> _WHAT YOU SHOULD DO_
All the lines below need to be transcribed exactly. Pictures get left out.

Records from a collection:
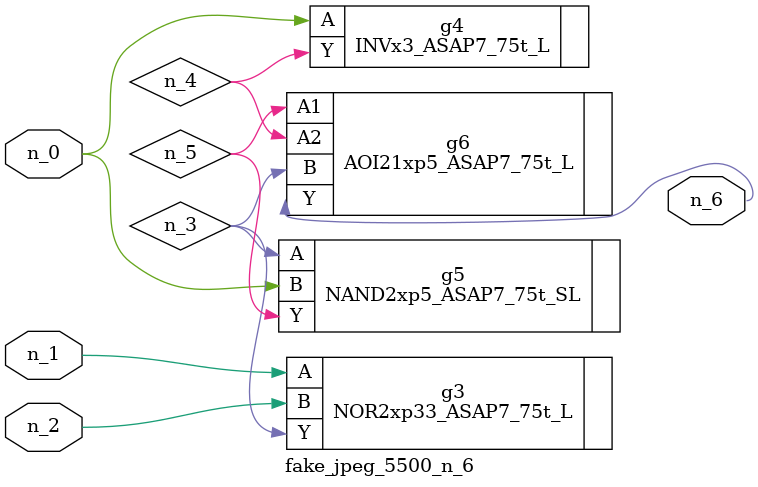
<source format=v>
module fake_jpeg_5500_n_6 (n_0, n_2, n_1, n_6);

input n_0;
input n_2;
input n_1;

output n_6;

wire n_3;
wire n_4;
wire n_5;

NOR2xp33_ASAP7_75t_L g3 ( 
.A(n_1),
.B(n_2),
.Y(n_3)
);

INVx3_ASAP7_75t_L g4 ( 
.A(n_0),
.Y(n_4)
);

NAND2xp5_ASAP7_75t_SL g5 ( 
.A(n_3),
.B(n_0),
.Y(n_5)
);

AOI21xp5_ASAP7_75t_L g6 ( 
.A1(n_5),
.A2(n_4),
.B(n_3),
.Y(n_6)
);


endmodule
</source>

> _EXERCISE SOLUTION_
<source format=v>
module fake_jpeg_5500_n_6 (n_0, n_2, n_1, n_6);

input n_0;
input n_2;
input n_1;

output n_6;

wire n_3;
wire n_4;
wire n_5;

NOR2xp33_ASAP7_75t_L g3 ( 
.A(n_1),
.B(n_2),
.Y(n_3)
);

INVx3_ASAP7_75t_L g4 ( 
.A(n_0),
.Y(n_4)
);

NAND2xp5_ASAP7_75t_SL g5 ( 
.A(n_3),
.B(n_0),
.Y(n_5)
);

AOI21xp5_ASAP7_75t_L g6 ( 
.A1(n_5),
.A2(n_4),
.B(n_3),
.Y(n_6)
);


endmodule
</source>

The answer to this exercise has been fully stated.